New Photo Gallery Up…

It’s only been a couple years.

These are shots taken during my weekend trip with some friends to celebrate New Year’s at Rehoboth Beach.  It’s my first experiment at using Apple’s Aperture software to organize and publish my photos, and all in all I’m finding Aperture a pure pleasure to use.  With one really irritating exception.  It doesn’t seem to be able to handle the very large file sizes that result from the scans of color medium format film.  Scans off my Hasselblad are running almost half a gig and Aperture just doesn’t seem to be able to handle them…at least on the hardware I’m running. 

Aperture has a reputation, not unjustified, for being a resource pig.  The first versions of it were, I’m told, horrible.  But 1.5.2 isn’t so bad at all, if you give it at least a couple gigs of ram (I’m running three in Bagheera now), and if you’re using your machine to process graphics you should be running with lots of memory (and hard disk space) anyway.  But Aperture handles very large Tif files poorly.  So poorly the image display becomes garbled and I get the spinning beachball of death when I try to work with those images.  This time, since I was creating a web gallery, I loaded the Hasselblad image files into Photoshop and bumped down the resolution, and then saved them back out to work with in Aperture.  That did the trick.  But I shouldn’t have had to do that with a program that bills itself as being professional grade.  For the record, Adobe’s Lightroom beta handled those files just fine.  But I like Aperture’s toolkit and workflow much better.

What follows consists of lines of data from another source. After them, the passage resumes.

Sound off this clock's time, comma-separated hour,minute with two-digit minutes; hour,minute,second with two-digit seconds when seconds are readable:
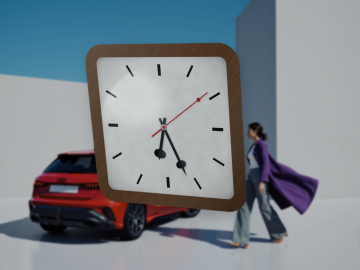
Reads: 6,26,09
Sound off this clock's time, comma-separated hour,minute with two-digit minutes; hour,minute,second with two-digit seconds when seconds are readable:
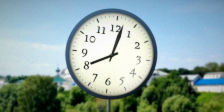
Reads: 8,02
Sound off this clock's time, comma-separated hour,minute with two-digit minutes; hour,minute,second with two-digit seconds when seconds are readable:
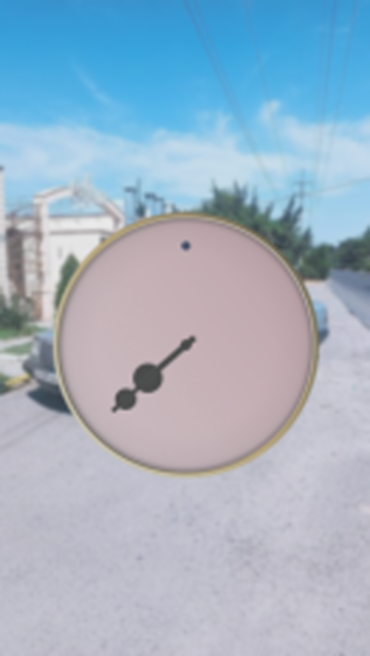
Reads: 7,38
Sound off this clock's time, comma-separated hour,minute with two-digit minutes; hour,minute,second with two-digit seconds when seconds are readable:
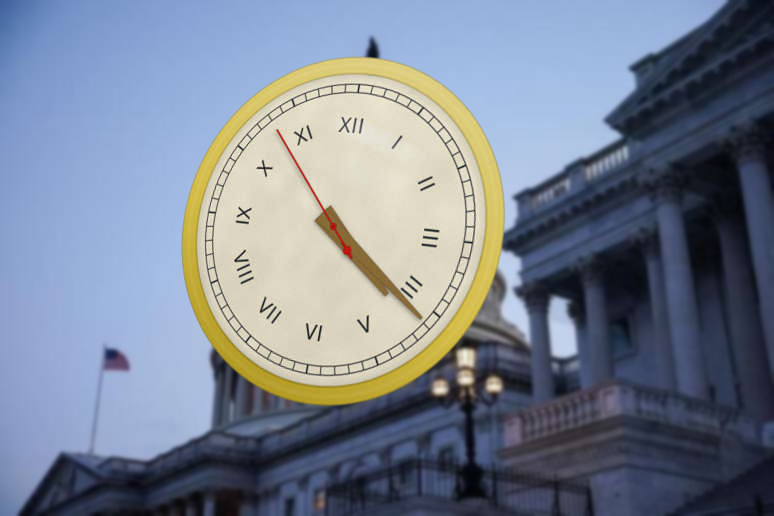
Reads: 4,20,53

You can create a web photo gallery pretty easily with Aperture.  I did some minor tweaking of the html pages Aperture produced, but not much was needed.   You can see the results for yourself.  It was a snap.  With Aperture this process is so easy now, that I can see updating my photo gallery much more frequently then once every couple years.

It’s interesting, but with the new film scanner and Aperture, my film cameras, and in particular my Canon F1s, are becoming much more useful to me then they’d been.   I’d seen my use of film going on the decline and my sense of it was that my future was going to be digital whether I wanted it to be or not. I bought the Canon EOS 30d digital SLR last spring so I could more easily put my stuff up on the web.  But the integration of my film cameras with the computer is considerably tighter now, and I’ve been using an F1 since I was a teenager.  I like my F1s.  They’re like old friends.   They fit comfortably in my hands and I don’t have to think about it much when using them, I’ve done it the manual way for so long.  You wouldn’t believe the number and the variety of settings there are on the 30d.  On the F1s there are only focus, aperture, shutter speed and film speed.  That’s it.  If you asked me to recite all the settings on the 30d I couldn’t do it. 

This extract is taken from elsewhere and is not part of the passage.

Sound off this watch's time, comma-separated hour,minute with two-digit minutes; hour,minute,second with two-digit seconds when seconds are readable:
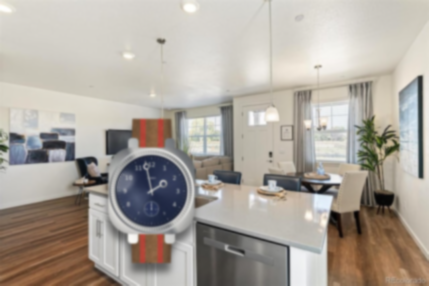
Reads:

The only problem with the film cameras is taking them on the road with me means I can’t see what I’ve got until I get it all back home and the film processed.  With the digital camera I can see what I’ve got right away.  I can even post it up on the web right away as long as I have my laptop with me.  But I reckon the F1s are still essential to me, and always will be.  I’ve been using them for so long, setting my focus, and my exposure manually now for so long, it’s really second nature anymore.  They’re more an extension of me then the digital camera gets for now, and probably ever.  I can just concentrate on what I’m seeing when I use them.

I think I may not be the only one who feels that way about the Canon F1s.  I’m noticing that one of those in good condition still fetches a pretty good price on eBay.  Best camera Canon ever made.